Ciena, Infinera Push 100-GigE
In particular, the supercomputer community is interested in higher speeds, not just for the interconnection between computers, but as the link between sites.
That's one of the targets for Boston South Network (Bossnet), a long-reach optical network running between Boston and Washington, D.C.
"What they really see supercomputers interconnecting with is 100-Gbit/s Ethernet, so they want to put that on the transmission network," says Ciena's senior VP of strategic planning, Thomas Mock.
Bossnet is considering the move to 100-Gbit/s Ethernet, but, for now at least, the plan is to upgrade the network to 40 Gbit/s early in 2007, a step up from the 10-Gbit/s Ethernet it's using now. Ciena announced this week it's been chosen for that upgrade. (See Ciena Upgrades Bossnet.)
That interim step is all down to experience, "because 40 Gbit/s is something we, and others, have done a lot of research on," Mock says.
Meanwhile, 100-Gbit/s Ethernet is inching towards reality. Recently, the Institute of Electrical and Electronics Engineers Inc. (IEEE) 802.3 Higher Speed Study Group (HSSG) officially voted to make 100-Gbit/s Ethernet the subject of its standards work. (See 100-Gig Ethernet Gets Official Nod.)
Lucent Technologies Inc. (NYSE: LU) has put up a few papers on 100-Gbit/s transmission this year, though with work that's primarily at the optical layer and conducted at Bell Labs . (See Lucent Stretches 100-GigE.)
And earlier this month, in conjunction with the recent SC06 supercomputing conference, a group of vendors and carriers demonstrated 100-Gbit/s Ethernet traversing the live Level 3 Communications Inc. (NYSE: LVLT) network between Houston and Tampa, Fla. (See Group Demos Technology.)
Infinera is calling it the first real test of 100-Gbit/s Ethernet on a live network.
Other folks involved with that demo include Finisar Corp. (Nasdaq: FNSR), Internet2 , and the University of California, Santa Cruz.
(Ironic that the banana slugs had a hand, so to speak, in a 100-Gbit/s Ethernet test.)
For the demo, the 100-Gbit/s signal was split into 10 lines of 10 Gbit/s each, the kind of division that's likely to represent 100-Gbit/s Ethernet's first incarnations.

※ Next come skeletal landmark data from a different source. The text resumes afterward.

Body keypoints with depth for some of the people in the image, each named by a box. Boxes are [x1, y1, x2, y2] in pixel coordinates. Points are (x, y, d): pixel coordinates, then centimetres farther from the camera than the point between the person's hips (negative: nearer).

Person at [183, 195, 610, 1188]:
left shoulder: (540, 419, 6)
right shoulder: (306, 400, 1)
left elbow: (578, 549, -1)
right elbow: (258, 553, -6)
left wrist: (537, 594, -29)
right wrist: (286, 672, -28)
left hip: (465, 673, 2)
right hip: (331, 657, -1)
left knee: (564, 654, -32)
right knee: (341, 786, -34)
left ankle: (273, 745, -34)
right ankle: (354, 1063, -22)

One motivation behind the demo was to show that 100-Gbit/s Ethernet is possible on the current 10-Gbit/s infrastructure, says Drew Perkins, Infinera's chief technology officer.
"We see it as being a big part of the future," says Perkins, adding that Infinera expects Sonet to be "displaced over time with an Ethernet-based transport network."

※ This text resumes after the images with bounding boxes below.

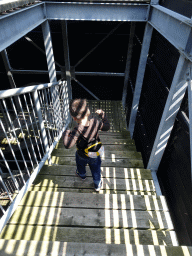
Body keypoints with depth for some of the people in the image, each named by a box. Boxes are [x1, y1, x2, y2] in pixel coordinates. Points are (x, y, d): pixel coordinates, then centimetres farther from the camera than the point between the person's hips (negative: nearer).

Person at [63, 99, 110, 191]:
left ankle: (82, 175, 66)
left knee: (80, 165, 35)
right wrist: (102, 114, 1)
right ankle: (97, 185, 49)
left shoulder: (77, 131, -39)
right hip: (95, 154, 2)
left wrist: (66, 133, -23)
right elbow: (107, 127, -12)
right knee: (95, 169, 27)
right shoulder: (95, 121, -28)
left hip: (82, 155, -2)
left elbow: (68, 145, -41)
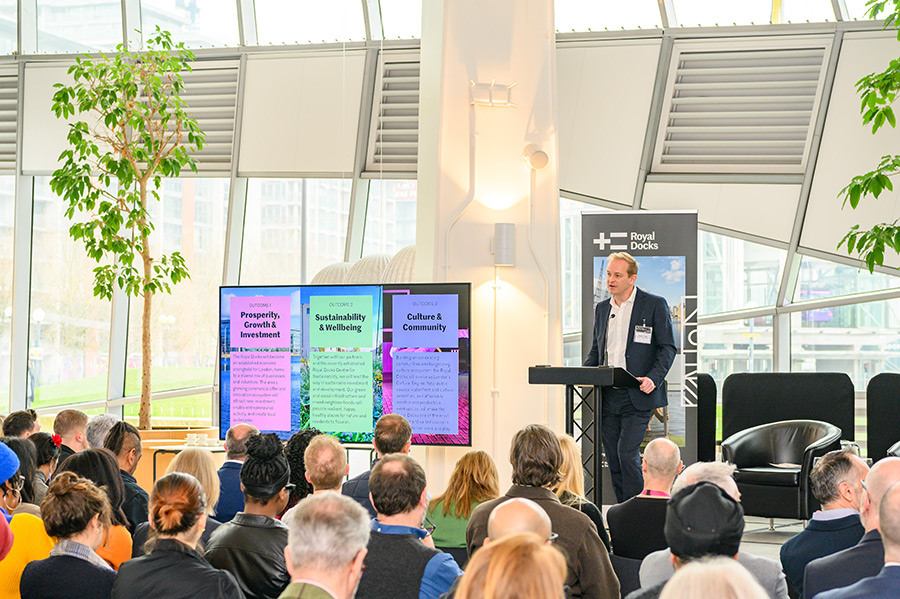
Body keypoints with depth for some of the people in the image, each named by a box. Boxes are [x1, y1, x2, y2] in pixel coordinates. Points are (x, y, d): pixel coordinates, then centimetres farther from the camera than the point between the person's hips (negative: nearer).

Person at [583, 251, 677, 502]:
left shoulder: (654, 305, -2)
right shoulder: (601, 309, 15)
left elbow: (668, 348, -3)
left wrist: (654, 378, -18)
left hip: (638, 396, -6)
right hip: (608, 396, 6)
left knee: (627, 453, -14)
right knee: (613, 457, 6)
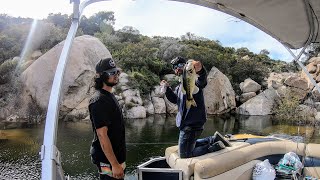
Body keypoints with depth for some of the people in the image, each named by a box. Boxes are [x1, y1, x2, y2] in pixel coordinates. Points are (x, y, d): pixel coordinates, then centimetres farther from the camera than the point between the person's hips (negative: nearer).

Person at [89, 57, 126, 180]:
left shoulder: (110, 96, 10)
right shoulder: (99, 100, -20)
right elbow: (102, 135, -25)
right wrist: (114, 164, -25)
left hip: (117, 155, 9)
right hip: (108, 160, -9)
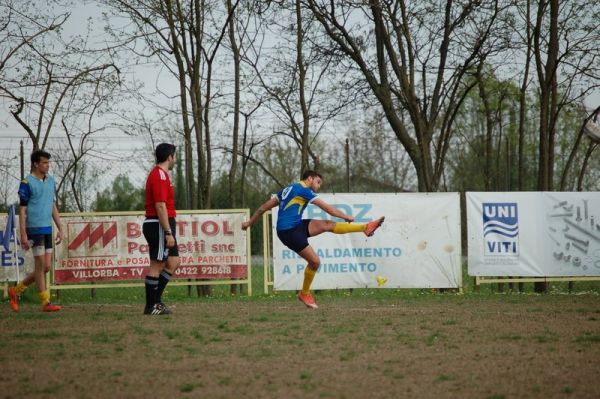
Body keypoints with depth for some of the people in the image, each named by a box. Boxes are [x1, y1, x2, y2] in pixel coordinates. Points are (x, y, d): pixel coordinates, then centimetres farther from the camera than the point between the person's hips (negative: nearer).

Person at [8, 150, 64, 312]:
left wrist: (60, 229, 14)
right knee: (41, 265, -3)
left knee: (46, 266, 6)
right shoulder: (27, 183, -7)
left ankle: (16, 290, 20)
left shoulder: (51, 181, 13)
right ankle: (46, 302, 4)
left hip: (47, 230, 7)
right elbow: (22, 210, -7)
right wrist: (23, 235, -12)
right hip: (35, 229, -7)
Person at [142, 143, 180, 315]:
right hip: (160, 226, -10)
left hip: (162, 226, 10)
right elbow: (160, 206, -22)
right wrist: (168, 233, -23)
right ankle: (151, 306, 1)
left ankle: (156, 300, 12)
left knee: (173, 262, 11)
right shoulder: (160, 176, -15)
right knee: (157, 266, -4)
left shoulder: (159, 174, 18)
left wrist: (169, 231, 23)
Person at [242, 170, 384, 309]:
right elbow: (328, 208, -6)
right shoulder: (303, 190, -7)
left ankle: (366, 227, -6)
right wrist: (347, 217, 4)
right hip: (289, 231, -9)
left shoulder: (287, 189, 19)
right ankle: (304, 294, 11)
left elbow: (264, 206, 18)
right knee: (314, 261, -7)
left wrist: (249, 222, 21)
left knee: (328, 225, -1)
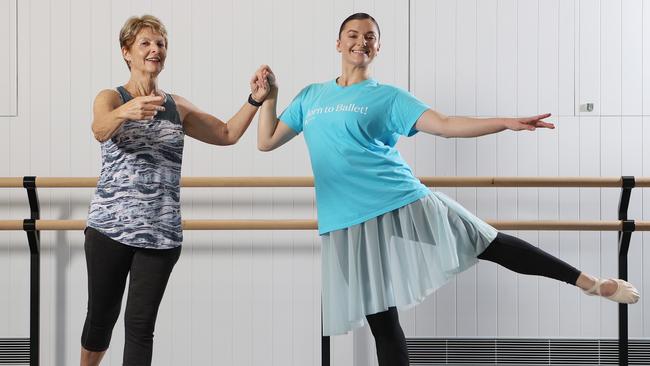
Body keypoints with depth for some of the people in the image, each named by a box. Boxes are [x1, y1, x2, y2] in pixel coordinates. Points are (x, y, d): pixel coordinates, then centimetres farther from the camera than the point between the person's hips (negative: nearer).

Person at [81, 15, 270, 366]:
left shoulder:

In terms of technology, the 10x10-Gbit/s configuration is missing one major piece -- "having a chip that sees all 100 Gbit/s," Perkins says. Commercially available media access controller (MAC) chips don't go higher than 40 Gbit/s. Or so it seemed. "Now it turns out the very latest FPGAs are, in fact, capable of [seeing all 100 Gbit/s]," he adds, noting that the group used Xilinx Inc. (Nasdaq: XLNX) chips for the demos.
As for serial 100-Gbit/s Ethernet, Perkins isn't so sanguine. "We don't believe that is the most cost-effective approach," at least not within the next five years, he says.